COŞUNCA AKIP GİTMİŞİM

166 2 1
                                    

Yıllar geçti gitti. Hızlı mı, yavaş mı pek bilemem ama, sanırım zaman hep aynı hızla ilerledi durdu da ben bazen onu dolu, dolu kullandım, bazen hiç önemsemedim akışını izledim... Kimi zaman elime geçen olanakları "Bu bir fırsattır" diyerek kullanmaya çalıştım, kimi zaman burnumu kıvırıp, kibirle yanından uzaklaştım. Kimi zaman "Yaşamasaydım" derken, kimi zaman Dünyalar benim oldu. Sevinç çığlıkları attım... Uzatmayalım, inişleriyle çıkışlarıyla sıradan bir yaşamdı geçen yıllar...

Birden ne oldu da bu öykü başladı. O sıradan yaşam, anlatıma konu olabilecek bir olaya dönüştü, tümüyle anımsamıyorum. Ama gönül bu, bazen tuğrayı gözünden vuruyor... Sizin sıradan dediğiniz yaşamınız, birden ömür denen merdivenin üst basamaklarına ulaşmadan kanatlanıp bulutlara erişiyor, sevinç ve mutluluk içinde uçuşuyorsunuz. Ben burada kuş gibi uçmaktan değil, kelebek gibi uçuşmaktan, bir oraya, bir buraya, bir şuraya kanat çırpmaktan söz ediyorum. Gönlüm işte böyle uçuşuyor... Kıpır, kıpır yerinde duramadan, durup dinlenmeden, bıkıp usanmadan uçuşup duruyor...

Eh kolay değil. Deli gönül coşunca bir kez, onu tutmak olanaksızmış. Alır başını gidermiş. Kah coşar çağlarmış, kah başını çarpa, çarpa dolanır yanarmış... Onu dizginlemek, ona "Dur hele" diyebilmek olmazmış. Coştu ya bir kez! Onu izlemekten başka bir seçeneğiniz kalmazmış... Kıyıya çekilip coşup çağlamasına, çarpa, çarpa köpük, köpük beyazlamasına bakılırmış... Deli gönül bu: Coşar da coşar işte... Fokurdayarak akan, köpüren sular gibi ıslık çalan yel gibi, şakırdayan yağmur gibi akar, akar, akarmış...

- Neden coştun birden? Ne oldu sana deli gönül?

- Sorma. Olan oldu işte. Yaşamadığım kadar güzel, yaşanmayacak kadar ulu bir an oldu... Çaldı gitti gönlümü... Bir şimşek, bir ışık: Çakınca kör oldum. Onu izler oldum...

- Deli gönül çarpa, çarpa, coşa köpüre, sevinçle nereye gider?

- Coştu deli gönül.
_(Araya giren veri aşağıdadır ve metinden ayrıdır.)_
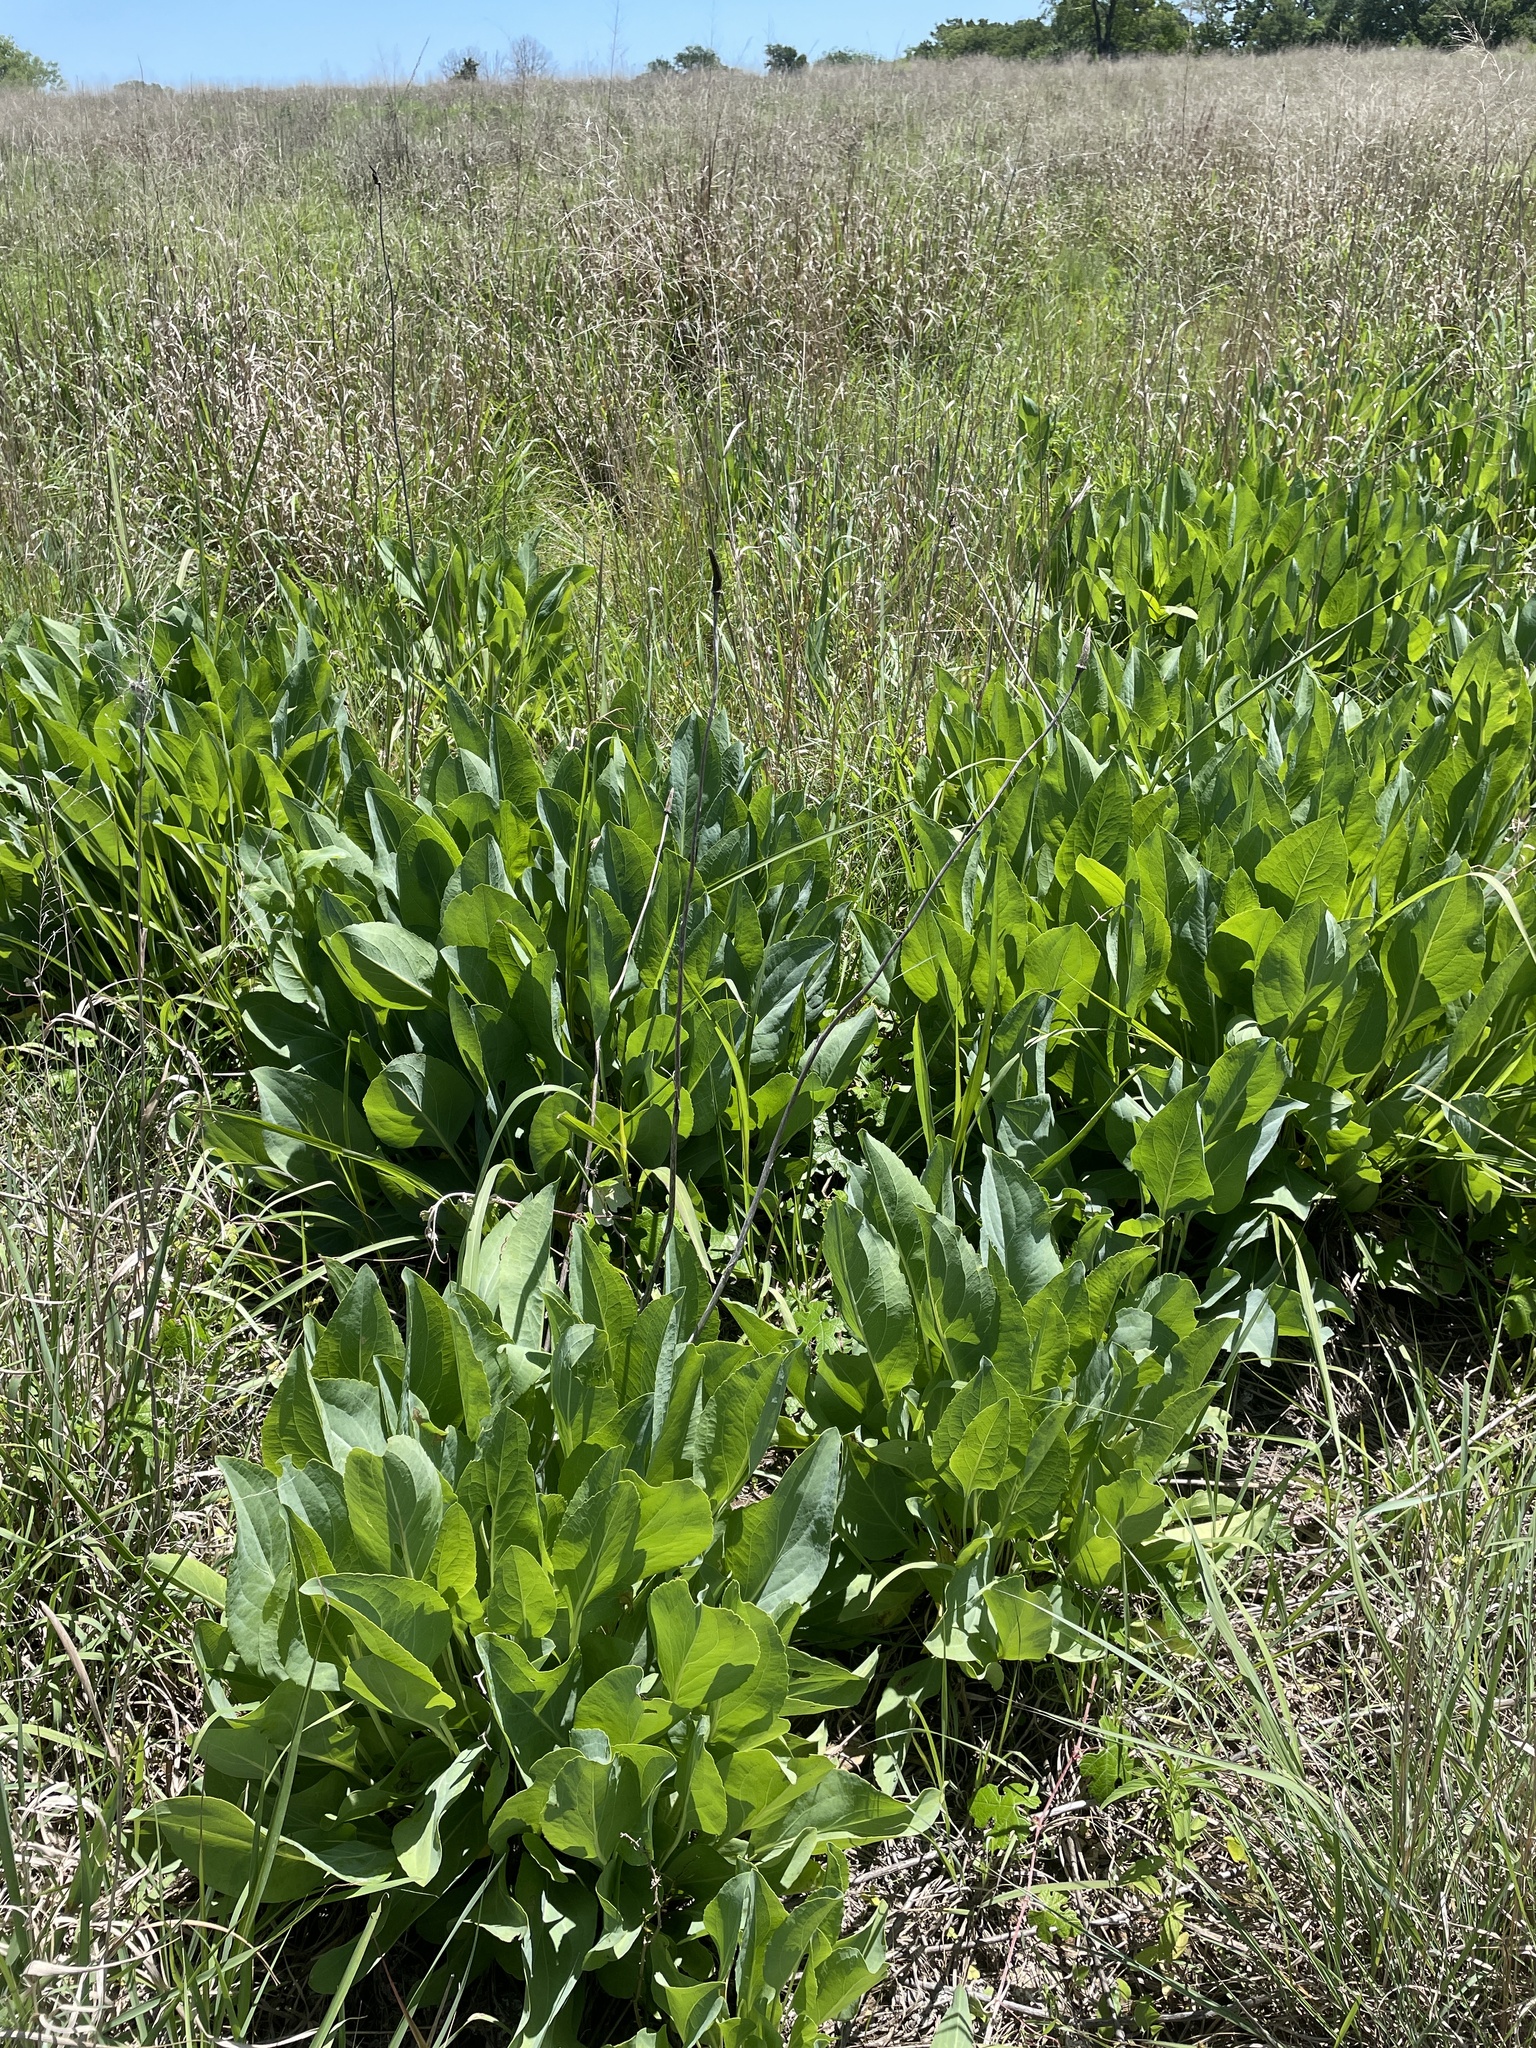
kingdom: Plantae
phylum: Tracheophyta
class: Magnoliopsida
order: Asterales
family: Asteraceae
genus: Rudbeckia
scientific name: Rudbeckia maxima
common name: Cabbage coneflower
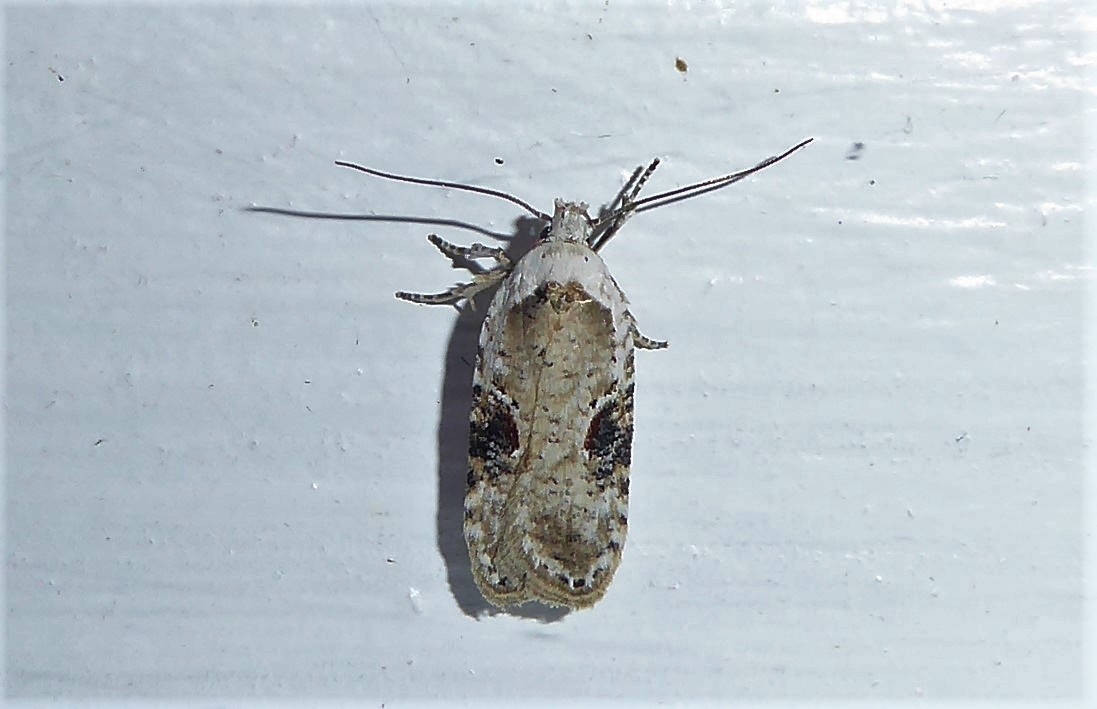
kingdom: Animalia
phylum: Arthropoda
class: Insecta
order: Lepidoptera
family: Depressariidae
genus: Agonopterix
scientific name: Agonopterix alstroemeriana
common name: Moth
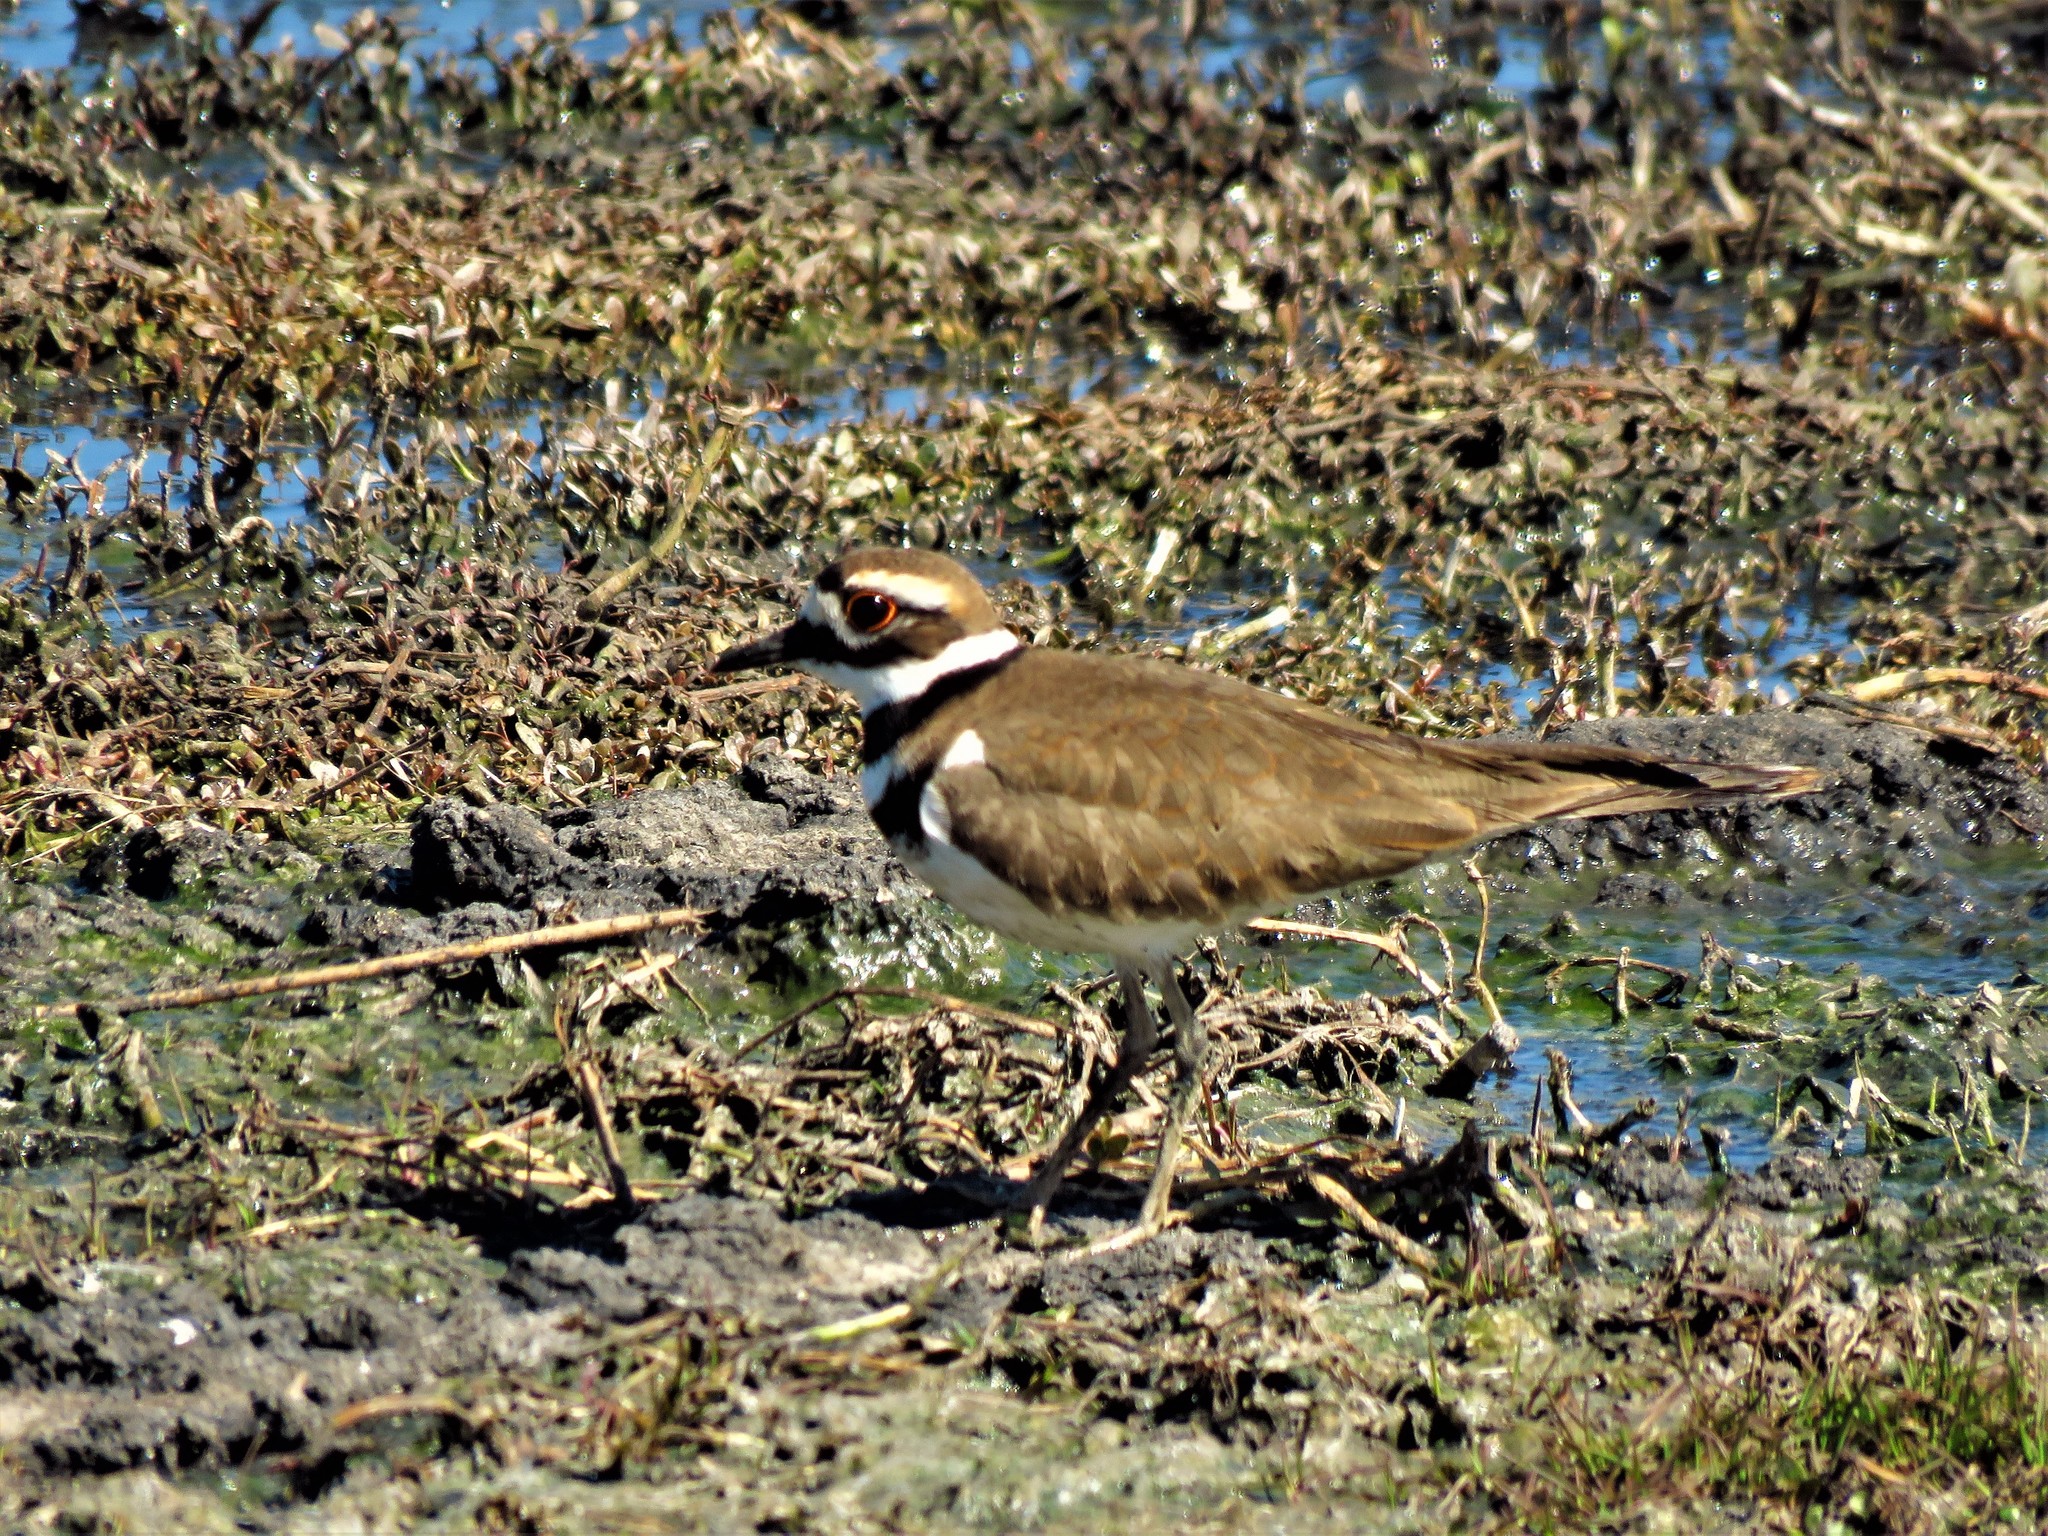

Bırak hele ona karışma...

- İyi ya! Nerelere gidecek? Yıllar boyu sustu da şimdi nerelere gidecek?

- Sen kim olursun da karışırsın? Sen ne bilirsin de onunla uğraşırsın? Gönül bu: Susar, susar da coşar birden...

- Hem de ne coşma! Ne dağ kaldı. Ne de ova. Sildi süpürdü her yanı...

- Yeter be dostum! Yeter! Anladım coştu. Ama merak bendeki de. Sana ne ola?

- Ben uçtum bir kez. Bırak süzüleyim. Bırak uçmanın keyfini yaşayayım...

- Bırakayım seni de, meraklandım bir kez... Nedir seni bu hallere koyan?

- Unut onu sen! Kimselere diyemem. Ben yıllarca bekledim. Hep mutlu olmak istedim. Yakardım. Sızlandım. Geceleri aya, yıldızlara seslendim. Gönlüm için dilekte bulundum. Kurttan, kuzudan, uçan kuştan, sallanan yapraklardan, yağmurdan ve yelden destek bekledim. Sonunda mutluluğa eriştim. Şimdi mutluluğun gizemini söyler miyim?

- Bilemem senin durumunu... Gözlerin parlamıştı. Yüreğindeki kıpırtıyı, soluğundaki kesintiyi görünce ola ki bir sorunu vardır, bir otacı gerekir demiştim... Nereden bilirim "Sevda"dır seni coşturan, köpük, köpük akıtan...

- Olmadı işte. Sana sevdadan söz eden oldu mu? Sevgiyi de dilime dolamadım. Bu sözcükleri nereden çıkarttın?

- Hiç! Seni üzmek istemem. Sana durup dururken açıklama gereği duyacağın bir şeyler söylemiş olmak da istemem... Ben yalnızca...

- Nedir "Yalnız" olan? Bir coşkuya kucak açıp sevinçle desteklemek mi? Yoksa yaşamadığın için mutluluğu ve sevinci yaşamış olana engel olmak mı?